*** Opening of Exercise data ***

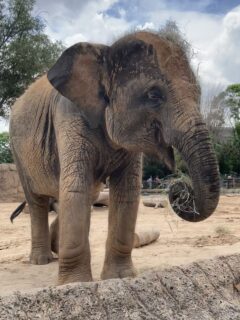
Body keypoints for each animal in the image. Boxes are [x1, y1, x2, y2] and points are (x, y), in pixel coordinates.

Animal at [8, 30, 219, 284]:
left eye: (198, 94)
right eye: (154, 95)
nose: (178, 187)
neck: (104, 55)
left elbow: (126, 192)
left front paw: (119, 278)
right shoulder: (69, 116)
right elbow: (76, 188)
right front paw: (75, 284)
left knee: (83, 195)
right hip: (18, 152)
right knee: (38, 201)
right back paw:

*** Close of Exercise data ***

About this task
Please extract exactly, and only, the lines from the line containing "nose: (178, 187)" through the last line of the records.

Result of this task
nose: (178, 187)
neck: (104, 55)
left elbow: (126, 192)
left front paw: (119, 278)
right shoulder: (69, 116)
right elbow: (76, 188)
right front paw: (75, 284)
left knee: (83, 195)
right hip: (18, 152)
right knee: (38, 201)
right back paw:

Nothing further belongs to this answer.